Page MenuHomePhabricator

[ARM][LowOverheadLoops] Combine a VCMP and VPST into a VPT
ClosedPublic

Authored by samtebbs on Sep 14 2020, 8:02 AM.

Details

Summary

This patch combines a VCMP followed by a VPST into a VPT, which has the same semantics as the combination of the former two.

Diff Detail

Event Timeline

samtebbs created this revision.Sep 14 2020, 8:02 AM
samtebbs requested review of this revision.Sep 14 2020, 8:02 AM
samparker added inline comments.Sep 15 2020, 4:32 AM
llvm/lib/Target/ARM/ARMLowOverheadLoops.cpp
1301

Shouldn't you be searching for any VCMP opcode? RDA would be a nicer way of finding the VPR def, but that shouldn't be unnecessary anyway - I'm pretty certain the VCMP should be the 'Divergent' instruction.
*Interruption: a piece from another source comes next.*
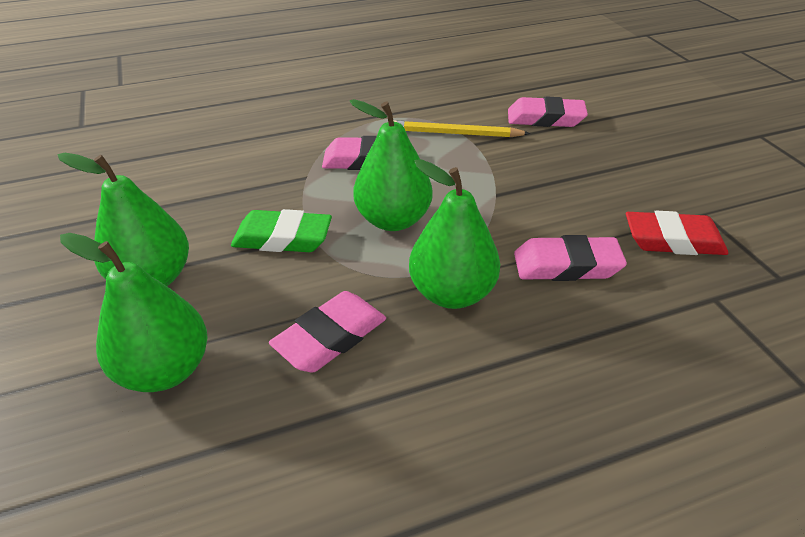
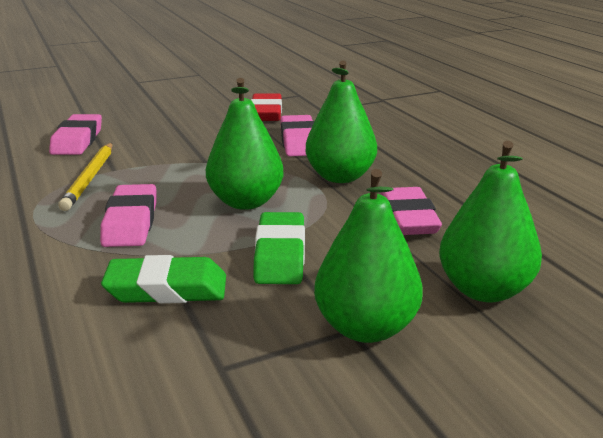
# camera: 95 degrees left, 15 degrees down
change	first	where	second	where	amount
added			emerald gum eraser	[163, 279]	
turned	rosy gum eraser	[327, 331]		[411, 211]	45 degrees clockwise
llvm/test/CodeGen/Thumb2/LowOverheadLoops/vcmp-vpst-combination.ll
2

Probably best not to run at -O3, just in case upstream/downstream have different optimisation pipelines.

samtebbs updated this revision to Diff 291888.Sep 15 2020, 6:28 AM

Remove -O3 from test and improve VCMP detection.

samtebbs updated this revision to Diff 291890.Sep 15 2020, 6:33 AM

Clean up the formatting a little.

samtebbs marked 2 inline comments as done.Sep 15 2020, 6:36 AM
samtebbs added inline comments.
llvm/lib/Target/ARM/ARMLowOverheadLoops.cpp
1301

Checking the Divergent is much better, thanks. I also realised that I wasn't decrementing I if the ++I == E check failed so this new logic is more robust.

samtebbs marked an inline comment as done.Sep 15 2020, 9:00 AM
samparker accepted this revision.Sep 15 2020, 11:51 PM

LGTM, thanks.

This revision is now accepted and ready to land.Sep 15 2020, 11:51 PM
dmgreen added inline comments.Sep 16 2020, 10:13 AM
llvm/lib/Target/ARM/ARMLowOverheadLoops.cpp
1326

The VPT block pass has some very similar code. Do we need to check that Operand 1 and Operand 2 have not been modified between the VCMP and where we are materializing the VPT to?

samtebbs marked an inline comment as done.Sep 21 2020, 7:27 AM
samtebbs added inline comments.
llvm/lib/Target/ARM/ARMLowOverheadLoops.cpp
1326

That is a good spot. I'll submit a check for this in a follow-up.